Sebagai inisiator film A Thousand Midnights in Kesawan,  bagi kedua sutradara ini bukanlah film pertama mereka. Sebelumnya J. Hendry Norman merupakan film maker yang menghasilkan sejumlah film-film pendek dokumenter maupun fiksi  yang berhasil menembus festival film baik di dalam maupun di luar negeri.

Di antaranya Festival Film Dokumenter (FFD), Jogja-NETPAC Asian Film Festival, Trashxploitation Film Festival di Kroasia. Namun, ini adalah kali pertama Hendry membuat film fiksi panjang dan berkolaborasi dengan Djenni Buteto.

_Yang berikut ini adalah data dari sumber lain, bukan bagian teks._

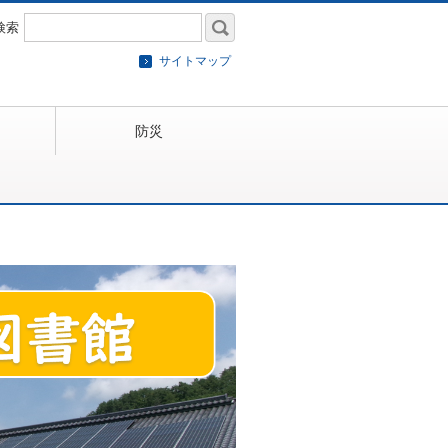
検索
サイトマップ
防災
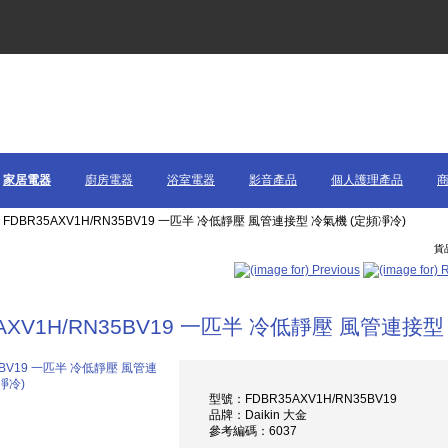
家居電器
廚房電器
浴室電器
影音產品
個人護理產品
金 FDBR35AXV1H/RN35BV19 一匹半 冷低靜壓 風管連接型 冷氣機 (定頻凈冷)
貨品
5AXV1H/RN35BV19 一匹半 冷低靜壓 風管連接型
型號：FDBR35AXV1H/RN35BV19
品牌：Daikin 大金
參考編碼：6037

Berbeda dengan Hendry, film A Thousand Midnights in Kesawan, bukanlah film fiksi panjang pertama bagi Djenni Buteto. Pada April 2016 lalu, ia bersama beberapa sineas Medan merilis film La Lebay di Medan. Diputar di sejumlah kampus dan art space di Medan dan Jakarta. Tahun lalu ia juga merilis film dokumenter panjang pertamanya berjudul Suara dari Jalanan.

“Kami berharap film ini akan lancar penggarapannya, dan sukses ditonton banyak penikmat film di Sumut bahkan kalau bisa sampai nasional bahkan internasional. Sebab, target kami juga film ini untuk diajukan ke sejumlah festival film,” ujar Hendry.